Long Road From Jarrow by Stuart Maconie
I went to see Stuart Maconie talk about this book at last year's Ilkley Literature Festival, an event which was entertaining and informative, and far too short. I finally got the book out of the library in January and it's one of those that halfway through, I wished I'd bought it instead.
In October 1936 a couple of hundred unemployed men from Jarrow on the south bank of the Tyne marched to London to hand in a petition to parliament. The background is complex, but after the closure of a shipyard (added to other national problems) there was seventy percent unemployment in the town, and the men were asking for a proposed steelworks to be situated near them to provide new jobs. Ultimately, they were unsuccessful, and they weren't the only men to march at that time, to highlight unemployment. For some reason, however, possibly to do with embedded journalists, a coincidence of date with the first BBC TV broadcasts, and being accompanied for part of the way by fiery local MP Ellen Wilkinson, the Jarrow Crusade (as it's usually known) has lingered in the collective memory.
Or it has in some parts of it, at least. Stuart Maconie is something crucial in the Ramblers' Association, as well as being an author and popular BBC presenter, so looking for a challenging walk in the autumn of 2016 he realised recreating the Jarrow marchers' route would be perfect, and would allow him to ask people along the way what they knew about the crusade and what it meant to them, eighty years later. Not much, was the most common answer, though he did run across pockets of memory and enthusiasm.
You either like Stuart Maconie's style or you don't, and I do - it's largely chatty and friendly (jovial, even) but there's a vein of politics running through it (he describes himself as "unashamedly of Attlee's patriotic leftist strain") and he does get angry at the state of the country both now and in the time of Jarrow.
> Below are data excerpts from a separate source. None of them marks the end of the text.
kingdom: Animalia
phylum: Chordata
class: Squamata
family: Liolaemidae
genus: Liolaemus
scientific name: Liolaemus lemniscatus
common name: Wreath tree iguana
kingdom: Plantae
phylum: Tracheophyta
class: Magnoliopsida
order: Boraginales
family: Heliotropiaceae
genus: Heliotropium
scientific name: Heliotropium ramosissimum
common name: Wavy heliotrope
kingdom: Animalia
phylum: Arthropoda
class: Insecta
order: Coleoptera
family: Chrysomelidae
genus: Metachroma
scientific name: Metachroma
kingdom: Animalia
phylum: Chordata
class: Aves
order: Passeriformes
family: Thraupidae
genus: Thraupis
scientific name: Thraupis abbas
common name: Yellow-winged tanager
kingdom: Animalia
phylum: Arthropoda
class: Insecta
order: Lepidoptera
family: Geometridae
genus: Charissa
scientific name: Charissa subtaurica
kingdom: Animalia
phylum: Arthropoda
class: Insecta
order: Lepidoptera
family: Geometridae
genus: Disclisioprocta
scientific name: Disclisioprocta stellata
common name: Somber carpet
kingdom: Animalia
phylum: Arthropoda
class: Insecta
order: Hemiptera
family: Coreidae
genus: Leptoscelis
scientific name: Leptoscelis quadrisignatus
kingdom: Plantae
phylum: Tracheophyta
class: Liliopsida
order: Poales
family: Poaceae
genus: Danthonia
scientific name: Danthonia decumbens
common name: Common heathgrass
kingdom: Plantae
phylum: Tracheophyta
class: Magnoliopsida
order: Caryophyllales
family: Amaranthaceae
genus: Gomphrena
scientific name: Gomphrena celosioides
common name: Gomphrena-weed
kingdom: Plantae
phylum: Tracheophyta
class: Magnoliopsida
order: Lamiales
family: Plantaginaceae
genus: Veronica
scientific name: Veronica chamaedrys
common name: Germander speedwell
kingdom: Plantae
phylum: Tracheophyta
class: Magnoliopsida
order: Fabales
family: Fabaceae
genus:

I got angry too, reading it. There is a chapter for each day of the march, but in among the curry house recommendations and pop culture trivia sparked by towns and villages he passes through, there is enthusiastic historical and geographical information about the route. He also brings in snippets of history or broader context where necessary, and takes the odd bus or taxi detour if there's somewhere of relevance nearby.
The book is as much about people as places, and he chats to lots of locals in pubs and on Twitter as he's on the way, and gets their take on the area (and Britain) now as well as their thoughts on the original march. There are also interesting encounters in local museums, with the Dean of Ripon cathedral, and two MPs (Tracy Brabin and Kelvin Hopkins). As all this took place only a few months after the EU referendum, it's got Brexit running through it. Maconie voted remain, but he shows a good understanding of why so many of his northern neighbours didn't, and a frustration with the metropolitan elite who still don't get it.
I don't agree with all of his analysis (and I certainly don't agree with all his musical views), but I think this is an interesting, well-meaning book. A worthy successor to JB Priestley's English Journey in fact, which he mentions a couple of times himself. If you know quite a bit about English working class history, you might not learn any new facts (other than the possible name of the dog accompanying the Jarrow Crusaders, though that seems to be disputed) but by explicitly using the contrast of then and now it makes you think about contemporary events and circumstances in a different light. Aside from that it's an entertaining travelogue through some less than obvious holiday destinations like Luton, Bedford, Barnsley and Darlington.